Dari delapan UKM binaan yang telah berhasil dan lolos pendaftaran sertifikasi halal, empat diantaranya adalah pelaku usaha di bidang minuman dan bahan minuman, yaitu Kunyit Asam Sri Katon 79 (No. ID00110000080450121), Tamkin Coffee – bubuk dan biji kopi khas Wangun Kabupaten Bogor (No. ID00110000080420121), Teh Tarik Jelly Tjap Tiga Daun (No. ID00110000080470121), MB Sirup Markisa Bogor produksi Harisma Home Industri (No. ID00110000080460121).

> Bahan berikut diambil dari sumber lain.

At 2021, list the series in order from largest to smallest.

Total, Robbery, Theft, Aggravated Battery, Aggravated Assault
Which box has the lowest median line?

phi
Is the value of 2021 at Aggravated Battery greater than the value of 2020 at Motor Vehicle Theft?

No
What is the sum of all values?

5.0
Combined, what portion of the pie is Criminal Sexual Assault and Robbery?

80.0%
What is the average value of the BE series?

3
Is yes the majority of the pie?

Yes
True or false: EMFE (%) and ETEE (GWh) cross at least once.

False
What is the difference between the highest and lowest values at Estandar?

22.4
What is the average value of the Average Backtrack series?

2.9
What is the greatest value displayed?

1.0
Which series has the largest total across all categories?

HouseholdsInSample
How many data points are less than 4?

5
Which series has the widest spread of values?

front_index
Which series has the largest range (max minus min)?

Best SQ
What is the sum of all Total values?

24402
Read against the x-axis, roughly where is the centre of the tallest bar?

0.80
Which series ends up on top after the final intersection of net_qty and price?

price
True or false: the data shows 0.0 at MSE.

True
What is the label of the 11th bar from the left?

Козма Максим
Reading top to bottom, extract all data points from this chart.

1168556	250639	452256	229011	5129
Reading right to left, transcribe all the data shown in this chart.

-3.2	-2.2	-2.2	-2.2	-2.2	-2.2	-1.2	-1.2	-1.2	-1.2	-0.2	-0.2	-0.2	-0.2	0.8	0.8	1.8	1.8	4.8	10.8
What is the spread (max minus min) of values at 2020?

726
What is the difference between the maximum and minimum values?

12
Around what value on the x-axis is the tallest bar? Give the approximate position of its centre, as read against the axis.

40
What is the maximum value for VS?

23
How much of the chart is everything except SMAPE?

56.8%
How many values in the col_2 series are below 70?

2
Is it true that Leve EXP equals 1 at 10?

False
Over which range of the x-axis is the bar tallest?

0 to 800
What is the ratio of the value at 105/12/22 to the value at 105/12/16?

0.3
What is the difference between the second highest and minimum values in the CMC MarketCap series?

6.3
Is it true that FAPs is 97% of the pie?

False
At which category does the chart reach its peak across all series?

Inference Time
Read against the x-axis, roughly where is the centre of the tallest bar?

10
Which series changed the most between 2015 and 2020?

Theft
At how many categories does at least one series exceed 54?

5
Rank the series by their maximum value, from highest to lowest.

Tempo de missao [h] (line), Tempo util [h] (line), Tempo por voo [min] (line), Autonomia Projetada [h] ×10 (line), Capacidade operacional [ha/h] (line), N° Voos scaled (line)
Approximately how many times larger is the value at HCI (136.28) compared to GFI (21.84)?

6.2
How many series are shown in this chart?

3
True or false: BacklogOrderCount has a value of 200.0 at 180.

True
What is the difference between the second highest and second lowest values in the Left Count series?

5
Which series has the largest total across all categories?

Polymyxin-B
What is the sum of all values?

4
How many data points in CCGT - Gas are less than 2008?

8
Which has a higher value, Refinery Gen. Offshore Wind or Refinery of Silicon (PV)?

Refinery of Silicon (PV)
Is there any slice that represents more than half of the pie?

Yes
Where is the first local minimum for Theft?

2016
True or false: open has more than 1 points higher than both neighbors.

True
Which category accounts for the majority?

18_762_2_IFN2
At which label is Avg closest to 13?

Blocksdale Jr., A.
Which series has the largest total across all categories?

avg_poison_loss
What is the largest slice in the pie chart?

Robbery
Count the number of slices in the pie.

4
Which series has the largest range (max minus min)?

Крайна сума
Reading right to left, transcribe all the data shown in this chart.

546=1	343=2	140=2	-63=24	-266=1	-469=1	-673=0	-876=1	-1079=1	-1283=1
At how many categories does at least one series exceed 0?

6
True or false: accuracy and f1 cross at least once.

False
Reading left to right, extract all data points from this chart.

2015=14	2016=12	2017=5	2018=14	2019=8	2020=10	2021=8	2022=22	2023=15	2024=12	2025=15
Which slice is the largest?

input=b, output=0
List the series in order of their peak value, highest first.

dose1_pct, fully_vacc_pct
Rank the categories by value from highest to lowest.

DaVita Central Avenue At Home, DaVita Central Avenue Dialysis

Dua lainnya adalah usaha di bidang kue dan roti; Andien Cake milik mahasiswi aktif IAI Tazkia dibawah naungan inkubator bisnis IAI Tazkia (No. ID00110000080500121) dan Rini’s Cake (No. ID00110000080401220). Sedangkan lainnya adalah mereka yang terjun di usaha di bidang rempah, bumbu dan kondimen khususnya sambal pecel merk SL SlamLil (No. ID00110000080490121) serta makanan kategori tumbuhan dan produk tumbuhan olahan khas durian produksi Serba Duren Lezatoss (No. ID00120000080381220).
Menurut Direktur Halal Center Tazkia, Dr. Indra, M.Si pencapaian ini adalah awal dari perjuangan Halal Center Tazkia demi mencapai visinya menghalalkan UKM Indonesia. Meski produk mereka telah tersertifikasi halal, IAI Tazkia tidak melepas para UKM tersebut begitu saja. Dalam hal ini mereka juga difasilitasi supaya produk- produk tersebut dapat dijual di Kantin Halal Tazkia yang berlokasi di dekat pintu keluar tol Sentul Selatan, tepatnya di Masjid Andalusia Islamic Center, Sentul City Bogor. “Kami akan terus berkomitmen mendampingi UKM dalam mencapai sertifikasi halal,”ungkapnya.